It's funny how life can completely change in the span of one day. We were fully counting on Jason extending his military contract to stay in until after the twins are born. That's not happening now. His extension didn't get approved, and as of December 1, we will be considered "civilians" again. We are scrambling. I am slightly panicking. We have to get our house moved, figure out what we want to do with the house, figure out job security, insurance (especially with twins coming soon!), and so on, so forth. In the middle of all of this, there are so many things that we are so thankful for.
- We have an amazing family who have already jumped into action planning, and helping. We are able to move in with my Daddy & Momma until we get through this transition, get a job, and are able to find something to live in. They are all jumping to figure out how to move us, and help in many ways since I'm not as spry as normal;o)
- Our babies are moving a good bit now, and I'm able to feel little flutters and bumps throughout the day. They are constantly reminding me that they are still my joy through this!
- TMO. They are the moving company for the military. They will come in and pack everything as well as move it. Ashley and Matt have so graciously let us use their large basement to store everything until we get another place, thus saving us a good bit on storage fees.
- An amazing support system, including family, friends, and a wonderful church family who are praying us through this, and putting their feelers out for job opportunities for J.
- The fact that Momma will be here Monday, and that Tuesday we will be going in to find out the genders of the twins! We are all so excited!
- And, more than anything, that our God is SO good, and always faithful. In my moments of insecurity, panic, or confusion, He is always there. We have felt in so many ways, that this was God closing the door on J's military career. We have been on the fence about it, and both of our hearts' desires are to be back home.
- With a few health scares through the pregnancy, it is comforting to think that we will be near our support soon, making it easier for them to get to us, and close by for when the babies come!

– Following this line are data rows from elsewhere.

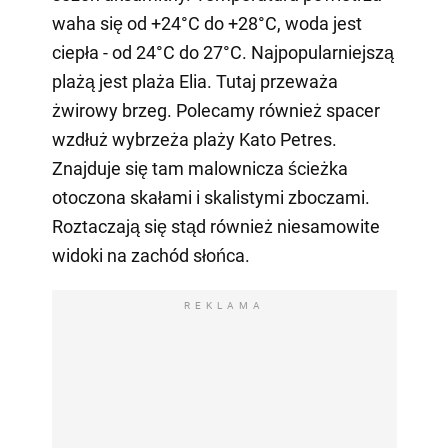
waha się od +24°C do +28°C, woda jest
ciepła - od 24°C do 27°C. Najpopularniejszą
plażą jest plaża Elia. Tutaj przeważa
żwirowy brzeg. Polecamy również spacer
wzdłuż wybrzeża plaży Kato Petres.
Znajduje się tam malownicza ścieżka
otoczona skałami i skalistymi zboczami.
Roztaczają się stąd również niesamowite
widoki na zachód słońca.
REKLAMA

As scary as this new season in our lives is, we feel God in every part of it. There's still a lot that we don't know, but we know that God has a plan for us, and we are trusting in that.
Last week, in Walmart of all places, I decided to pass out. Well, not really decided, my body kinda forced it on me. Luckily, I had the foresight to get to the floor, and also J was with me. I had a seizure, and woke up throwing up (this is a horrifying experience, let me tell ya, throwing up in public has always been a big fear of mine, I've decided that I will probably never show my face at that particular Walmart again). After a long night in the ER, I was sent home with instructions to rest, and that this sometimes happens. Geez. But, the babies are fine, and I got an unplanned visit from Ashley. After lots of rest, and some major blood sugar monitoring (they went nuts afterwards, thanks in part to the fact that the ER staff didn't give me any of my night time meds despite asking for them), I am on the mend health wise. I'm still trying to overcome a lot of anxiety when I go anywhere, and we've decided it's not a good idea for me to go anywhere alone.
With all of this to say, I'm not doing a 2 week chalkboard update this week. I'd rather stretch it to 3 weeks and do the next one when we know the genders:) But, I wanted to post a few pictures of baby related happiness.
Jason came home from work a few weeks ago with a present. I love presents. This one made me so happy! A Willow Tree to celebrate our miracles, and an owl tea-light holder. Did I mention I love presents? Especially ones like these. He knows me really well.
I can't see my feet anymore. It happened so fast, but with them being between 4.5-5 inches each crown to rump, plus all of their "baggage", I can't say I was too surprised.
And a profile shot. They have moved up over the past 2 weeks, and I'm carrying higher now, and they have pulled to the front a lot more. I can tell too. Heartburn is so much fun. I'm also thankful for Zantac. Especially since I still love pickles, and they give me heartburn.
As I wrap this up, we are asking for all the prayers we can get. We covet them, and would appreciate them more than we could ever express. Thank you for checking in with me today, be back soon with our exciting reveal (praying they both cooperate)!
New International Version (NIV)
11 For I know the plans I have for you,” declares the Lord, “plans to prosper you and not to harm you, plans to give you hope and a future. 12 Then you will call on me and come and pray to me, and I will listen to you. 13 You will seek me and find me when you seek me with all your heart.